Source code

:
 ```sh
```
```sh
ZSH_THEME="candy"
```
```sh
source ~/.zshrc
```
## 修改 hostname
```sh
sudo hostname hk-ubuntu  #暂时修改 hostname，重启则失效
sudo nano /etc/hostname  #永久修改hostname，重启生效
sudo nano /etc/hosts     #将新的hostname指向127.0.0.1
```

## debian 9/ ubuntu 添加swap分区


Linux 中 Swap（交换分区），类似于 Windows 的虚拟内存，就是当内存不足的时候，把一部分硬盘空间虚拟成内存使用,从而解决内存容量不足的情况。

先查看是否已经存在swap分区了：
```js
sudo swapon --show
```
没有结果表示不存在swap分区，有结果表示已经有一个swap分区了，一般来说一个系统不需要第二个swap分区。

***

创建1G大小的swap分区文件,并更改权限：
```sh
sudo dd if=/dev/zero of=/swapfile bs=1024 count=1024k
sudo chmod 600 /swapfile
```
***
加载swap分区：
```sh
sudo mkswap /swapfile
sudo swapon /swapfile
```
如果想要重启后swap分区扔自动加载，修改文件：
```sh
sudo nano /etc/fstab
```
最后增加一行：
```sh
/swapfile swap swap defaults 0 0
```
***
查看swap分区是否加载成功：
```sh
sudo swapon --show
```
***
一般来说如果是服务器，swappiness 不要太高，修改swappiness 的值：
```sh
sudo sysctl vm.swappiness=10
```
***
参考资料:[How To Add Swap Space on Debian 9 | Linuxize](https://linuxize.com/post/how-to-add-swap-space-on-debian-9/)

...

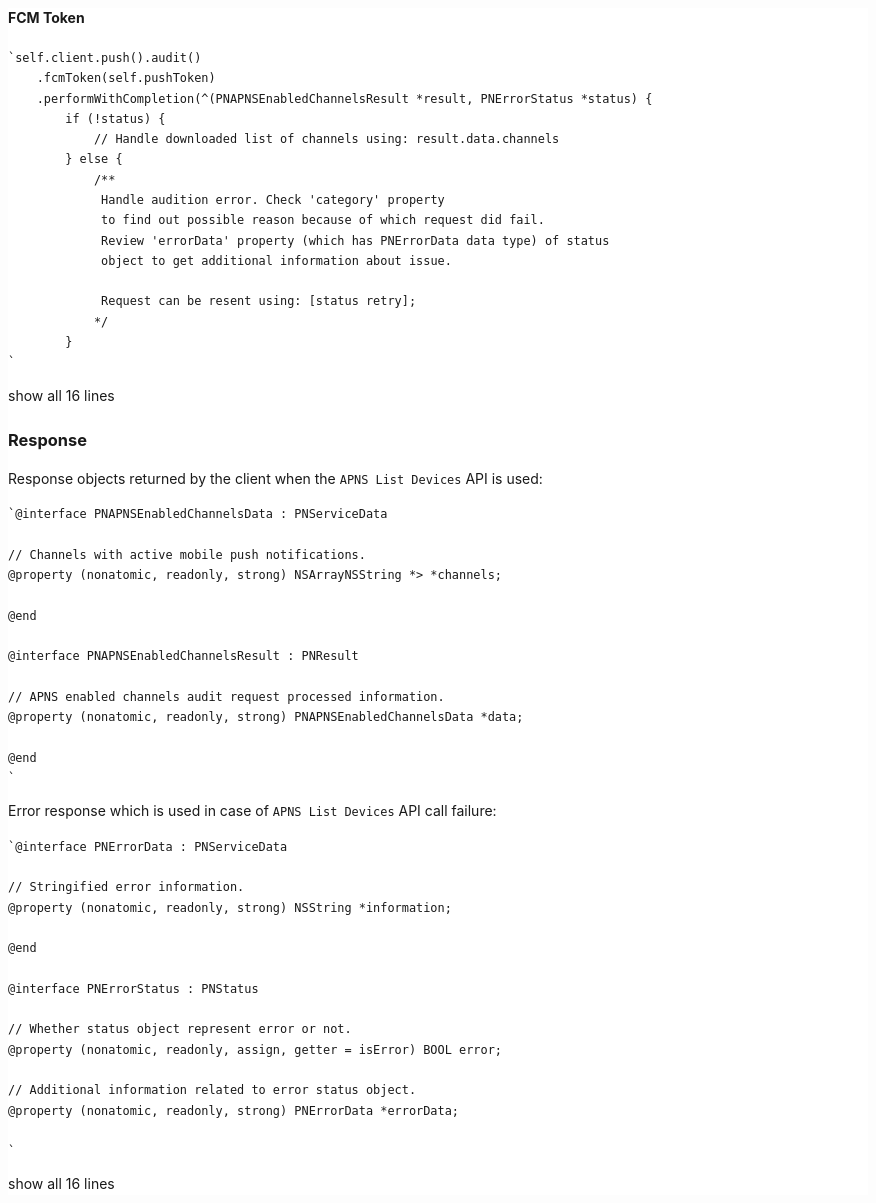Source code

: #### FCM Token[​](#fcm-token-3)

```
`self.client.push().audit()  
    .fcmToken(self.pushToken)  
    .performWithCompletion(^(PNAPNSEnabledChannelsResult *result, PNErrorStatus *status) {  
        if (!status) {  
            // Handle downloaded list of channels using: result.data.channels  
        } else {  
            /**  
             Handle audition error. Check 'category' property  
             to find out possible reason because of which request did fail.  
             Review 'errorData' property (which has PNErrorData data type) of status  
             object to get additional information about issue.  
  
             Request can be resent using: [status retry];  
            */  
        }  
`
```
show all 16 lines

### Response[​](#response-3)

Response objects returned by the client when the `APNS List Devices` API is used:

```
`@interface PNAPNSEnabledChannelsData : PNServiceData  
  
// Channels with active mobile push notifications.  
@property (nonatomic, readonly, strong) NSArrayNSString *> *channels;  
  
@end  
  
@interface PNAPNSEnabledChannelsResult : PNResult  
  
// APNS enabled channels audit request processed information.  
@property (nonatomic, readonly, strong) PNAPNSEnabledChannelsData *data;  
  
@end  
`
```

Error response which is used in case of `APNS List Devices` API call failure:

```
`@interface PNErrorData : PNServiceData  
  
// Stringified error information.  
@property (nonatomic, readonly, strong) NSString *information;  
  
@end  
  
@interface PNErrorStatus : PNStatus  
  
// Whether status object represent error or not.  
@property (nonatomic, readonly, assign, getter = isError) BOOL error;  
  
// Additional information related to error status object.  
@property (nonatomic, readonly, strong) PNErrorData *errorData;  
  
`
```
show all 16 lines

---

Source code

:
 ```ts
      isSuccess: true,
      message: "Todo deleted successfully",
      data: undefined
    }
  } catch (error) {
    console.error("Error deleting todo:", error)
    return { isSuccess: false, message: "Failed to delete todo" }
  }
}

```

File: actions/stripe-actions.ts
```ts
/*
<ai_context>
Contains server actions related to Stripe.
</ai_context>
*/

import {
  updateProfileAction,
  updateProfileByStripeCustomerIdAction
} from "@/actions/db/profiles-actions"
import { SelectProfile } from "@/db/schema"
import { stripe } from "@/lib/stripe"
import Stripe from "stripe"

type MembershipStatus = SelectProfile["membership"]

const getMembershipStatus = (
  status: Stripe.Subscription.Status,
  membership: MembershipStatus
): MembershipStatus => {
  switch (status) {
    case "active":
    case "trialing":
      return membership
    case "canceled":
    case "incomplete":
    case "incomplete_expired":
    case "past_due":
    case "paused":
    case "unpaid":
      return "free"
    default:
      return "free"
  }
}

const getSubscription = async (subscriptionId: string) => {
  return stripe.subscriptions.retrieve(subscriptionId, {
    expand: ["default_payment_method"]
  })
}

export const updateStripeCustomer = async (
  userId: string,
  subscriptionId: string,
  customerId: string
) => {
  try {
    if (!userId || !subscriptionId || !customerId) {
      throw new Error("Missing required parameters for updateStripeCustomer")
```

_What to produce_
Tally the lines in the records that contain the word "debian"; the answer is that number and nothing more.

_Answer to this problem_
2